### Text passage
-=-=-=-=-

The above study inspired the paper Neocognitron in 1980 and which later evolved into Convolutional Neural networks ( CNN).

Convolutional Layer

Convolutional Layer is a most important building block of CNN architecture. Unlike DNN which we have developed in the previous blog, here neurons of a first convolutional layer are not connected to every single pixel of an input image. Neurons in first Convolutional layers only connected to the pixel of receptive fields. Same apply to the next level as shown in image below:

Filters (Receptive field)

A neurons weight is represented with small image size same as receptive fields. In a fully connected layer, each neuron receives input from every element of the previous layer. However, In a convolutional layer, neurons receive input from only a restricted subarea of the previous layer. Typically the subarea is of a square shape (e.g., size 5 by 5). The input area of a neuron is called its receptive field. These filters can be Vertical or Horizontal

Pooling Layer

As we have seen that Memory size and computational power to calculate the number of parameters is very critical and pooling helps to reduce that. Pooling progressively reduces the spatial size of the representation to reduce the amounts of parameters and computation in the network, and hence to also control overfitting. Polling combines the outputs of neuron clusters at one layer into a single neuron in the next layer. Pooling does not have weight and it is aggregate of input and can be Mean or MAX . We generally have to define the Size, Stride and the padding type.

CNN Architecture

A typical CNN Architecture looks like below. It consists of few convolutional layers each layers followed by Relu then pooling layer and then again few convolutional layer and then pooling layers and so on. Images gets smaller as they pass through the network . At the top of network we can have a fully connected layer and the final output of the model.

-=-=-=-=-

### Records for processing
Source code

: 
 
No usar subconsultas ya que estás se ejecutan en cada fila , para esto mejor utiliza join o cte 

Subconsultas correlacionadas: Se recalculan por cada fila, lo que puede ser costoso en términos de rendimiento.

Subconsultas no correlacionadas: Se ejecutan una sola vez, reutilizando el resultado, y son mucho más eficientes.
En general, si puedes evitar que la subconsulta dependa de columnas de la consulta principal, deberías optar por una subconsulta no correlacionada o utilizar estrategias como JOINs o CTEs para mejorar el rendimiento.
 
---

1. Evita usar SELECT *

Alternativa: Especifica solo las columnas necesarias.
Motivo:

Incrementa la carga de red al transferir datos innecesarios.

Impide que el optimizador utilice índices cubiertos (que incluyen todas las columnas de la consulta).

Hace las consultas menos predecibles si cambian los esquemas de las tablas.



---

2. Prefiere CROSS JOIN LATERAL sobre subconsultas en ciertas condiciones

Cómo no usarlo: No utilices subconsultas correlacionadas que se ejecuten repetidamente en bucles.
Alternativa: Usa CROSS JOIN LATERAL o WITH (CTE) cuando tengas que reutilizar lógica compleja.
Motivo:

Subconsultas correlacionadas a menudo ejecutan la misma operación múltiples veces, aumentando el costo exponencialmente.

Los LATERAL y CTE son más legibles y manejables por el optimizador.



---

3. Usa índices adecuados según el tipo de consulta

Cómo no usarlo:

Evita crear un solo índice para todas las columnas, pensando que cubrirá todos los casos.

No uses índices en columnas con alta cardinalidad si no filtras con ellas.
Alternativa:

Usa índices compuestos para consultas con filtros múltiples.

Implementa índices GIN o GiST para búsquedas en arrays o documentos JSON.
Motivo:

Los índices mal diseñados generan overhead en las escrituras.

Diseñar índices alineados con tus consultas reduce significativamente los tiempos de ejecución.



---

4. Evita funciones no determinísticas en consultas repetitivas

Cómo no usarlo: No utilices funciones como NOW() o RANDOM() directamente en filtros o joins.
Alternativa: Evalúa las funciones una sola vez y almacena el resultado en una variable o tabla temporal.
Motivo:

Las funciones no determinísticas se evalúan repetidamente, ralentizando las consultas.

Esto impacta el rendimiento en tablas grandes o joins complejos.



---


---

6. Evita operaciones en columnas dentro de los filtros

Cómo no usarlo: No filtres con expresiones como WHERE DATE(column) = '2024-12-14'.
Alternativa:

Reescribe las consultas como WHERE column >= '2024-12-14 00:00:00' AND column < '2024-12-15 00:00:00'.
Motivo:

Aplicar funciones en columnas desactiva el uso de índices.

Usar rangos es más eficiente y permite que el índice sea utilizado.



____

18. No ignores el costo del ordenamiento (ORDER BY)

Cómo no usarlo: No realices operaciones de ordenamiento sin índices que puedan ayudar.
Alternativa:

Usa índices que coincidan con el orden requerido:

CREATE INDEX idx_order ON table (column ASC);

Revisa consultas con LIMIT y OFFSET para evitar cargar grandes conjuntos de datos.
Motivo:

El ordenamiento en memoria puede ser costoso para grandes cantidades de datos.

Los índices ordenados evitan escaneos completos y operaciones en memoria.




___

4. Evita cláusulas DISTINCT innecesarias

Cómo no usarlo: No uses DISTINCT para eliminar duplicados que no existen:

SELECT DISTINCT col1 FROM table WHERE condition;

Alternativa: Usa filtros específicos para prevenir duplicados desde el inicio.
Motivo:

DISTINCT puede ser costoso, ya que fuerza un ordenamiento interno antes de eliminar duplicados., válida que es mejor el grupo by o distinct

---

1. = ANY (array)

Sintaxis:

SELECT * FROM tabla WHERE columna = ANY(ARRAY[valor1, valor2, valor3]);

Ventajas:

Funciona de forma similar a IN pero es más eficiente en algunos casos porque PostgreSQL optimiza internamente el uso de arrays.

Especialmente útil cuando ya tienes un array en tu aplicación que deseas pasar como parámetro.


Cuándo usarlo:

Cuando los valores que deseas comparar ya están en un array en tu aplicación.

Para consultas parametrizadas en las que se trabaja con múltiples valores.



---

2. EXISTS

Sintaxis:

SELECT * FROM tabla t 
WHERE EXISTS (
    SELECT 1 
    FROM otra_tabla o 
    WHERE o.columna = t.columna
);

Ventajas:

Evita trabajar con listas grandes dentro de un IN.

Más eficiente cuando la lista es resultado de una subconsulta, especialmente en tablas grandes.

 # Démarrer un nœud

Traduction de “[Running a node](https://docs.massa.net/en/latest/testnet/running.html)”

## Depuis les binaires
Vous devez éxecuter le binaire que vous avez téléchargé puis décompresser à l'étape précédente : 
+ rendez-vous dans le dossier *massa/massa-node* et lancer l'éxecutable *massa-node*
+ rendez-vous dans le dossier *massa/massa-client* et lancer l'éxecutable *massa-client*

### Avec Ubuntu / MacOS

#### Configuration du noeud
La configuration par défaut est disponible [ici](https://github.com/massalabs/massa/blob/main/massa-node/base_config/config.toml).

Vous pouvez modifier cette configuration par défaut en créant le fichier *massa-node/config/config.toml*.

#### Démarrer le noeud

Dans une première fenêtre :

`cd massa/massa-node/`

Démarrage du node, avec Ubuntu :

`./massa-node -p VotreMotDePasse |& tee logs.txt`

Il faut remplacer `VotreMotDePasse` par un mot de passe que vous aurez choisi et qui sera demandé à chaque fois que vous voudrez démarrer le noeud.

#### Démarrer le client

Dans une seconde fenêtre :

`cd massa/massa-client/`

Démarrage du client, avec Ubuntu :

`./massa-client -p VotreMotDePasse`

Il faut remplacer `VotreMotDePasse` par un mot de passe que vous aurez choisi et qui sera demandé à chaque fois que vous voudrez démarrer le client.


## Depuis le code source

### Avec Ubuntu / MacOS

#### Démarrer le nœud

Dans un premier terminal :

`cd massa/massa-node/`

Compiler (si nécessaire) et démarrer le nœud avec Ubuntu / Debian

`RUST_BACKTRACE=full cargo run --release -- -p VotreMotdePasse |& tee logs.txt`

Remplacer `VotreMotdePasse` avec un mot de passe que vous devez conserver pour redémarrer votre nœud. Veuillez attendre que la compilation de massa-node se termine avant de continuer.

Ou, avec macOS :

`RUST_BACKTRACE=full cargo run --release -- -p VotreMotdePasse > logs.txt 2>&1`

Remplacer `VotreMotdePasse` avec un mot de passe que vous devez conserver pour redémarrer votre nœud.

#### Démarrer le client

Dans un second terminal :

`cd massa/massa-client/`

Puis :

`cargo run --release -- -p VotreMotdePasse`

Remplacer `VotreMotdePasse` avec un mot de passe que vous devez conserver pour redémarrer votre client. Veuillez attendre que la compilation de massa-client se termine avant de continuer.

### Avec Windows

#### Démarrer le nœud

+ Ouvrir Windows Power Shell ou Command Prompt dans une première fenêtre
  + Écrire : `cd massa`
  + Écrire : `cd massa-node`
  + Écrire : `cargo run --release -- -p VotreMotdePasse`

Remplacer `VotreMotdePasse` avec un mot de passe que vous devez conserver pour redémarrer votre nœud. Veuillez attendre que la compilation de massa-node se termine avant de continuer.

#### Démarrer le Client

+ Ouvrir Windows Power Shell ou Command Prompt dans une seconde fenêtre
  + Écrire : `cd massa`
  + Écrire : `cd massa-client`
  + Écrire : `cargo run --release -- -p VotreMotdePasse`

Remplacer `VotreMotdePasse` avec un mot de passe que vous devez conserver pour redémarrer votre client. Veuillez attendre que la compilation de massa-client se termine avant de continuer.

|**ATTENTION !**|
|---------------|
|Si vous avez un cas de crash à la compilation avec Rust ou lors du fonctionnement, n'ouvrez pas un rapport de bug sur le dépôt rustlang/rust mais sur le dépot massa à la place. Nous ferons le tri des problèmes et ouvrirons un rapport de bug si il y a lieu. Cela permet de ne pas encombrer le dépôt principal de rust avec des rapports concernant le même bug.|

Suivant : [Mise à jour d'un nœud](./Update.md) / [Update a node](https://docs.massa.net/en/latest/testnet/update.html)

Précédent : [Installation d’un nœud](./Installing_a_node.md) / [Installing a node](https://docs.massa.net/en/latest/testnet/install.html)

-=-=-=-=-

### What you will do
(1) Reproduce verbatim the part of the records that opens with the line containing "Cuando los valores" and closes with the line containing "lancer l'éxecutable *massa-client*", including both of those lines.
(2) Continue the passage on convolutional neural networks from the point where it stops.

### Answers in order
(1)
Cuando los valores que deseas comparar ya están en un array en tu aplicación.

Para consultas parametrizadas en las que se trabaja con múltiples valores.



---

2. EXISTS

Sintaxis:

SELECT * FROM tabla t 
WHERE EXISTS (
    SELECT 1 
    FROM otra_tabla o 
    WHERE o.columna = t.columna
);

Ventajas:

Evita trabajar con listas grandes dentro de un IN.

Más eficiente cuando la lista es resultado de una subconsulta, especialmente en tablas grandes.

 # Démarrer un nœud

Traduction de “[Running a node](https://docs.massa.net/en/latest/testnet/running.html)”

## Depuis les binaires
Vous devez éxecuter le binaire que vous avez téléchargé puis décompresser à l'étape précédente : 
+ rendez-vous dans le dossier *massa/massa-node* et lancer l'éxecutable *massa-node*
+ rendez-vous dans le dossier *massa/massa-client* et lancer l'éxecutable *massa-client*

(2)
Let’s create a simple example of CNN using TensorFlow.

Load the MNIST data

from tensorflow.examples.tutorials.mnist import input_data
mnist = input_data.read_data_sets(“/tmp/data/”)

Output:
Extracting /tmp/data/train-images-idx3-ubyte.gz
Extracting /tmp/data/train-labels-idx1-ubyte.gz
Extracting /tmp/data/t10k-images-idx3-ubyte.gz
Extracting /tmp/data/t10k-labels-idx1-ubyte.gz

Let’s declare all global variables

height = 28 #MNIST data has size of 28 * 28
width = 28 #MNIST data has size of 28 * 28
channels = 1 # Black and White image so has 1 channel
n_inputs = height * width #Input is same as total number of pixels
#First convolutional Layer
conv1_fmaps = 32 #Convolutional Layer 1 – Filter
conv1_ksize = 3 #Convolutional Layer 1 – Kernal size ( Filter)
conv1_stride = 1 #Stride
conv1_pad = “SAME” #Padding

#Second convolutional Layer
conv2_fmaps = 64 #Convolutional Layer 1 – Filter
conv2_ksize = 3 #Convolutional Layer 1 – Kernal size ( Filter)
conv2_stride = 2 #Stride
conv2_pad = “SAME” #Padding

pool3_fmaps = conv2_fmaps #Pooling

n_fc1 = 64
n_outputs = 10 #Output

Construct the model – Input Layers and Convolutional Layers

with tf.name_scope(“inputs”):
# Input for the Model
X = tf.placeholder(tf.float32, shape=[None, n_inputs], name=”X”)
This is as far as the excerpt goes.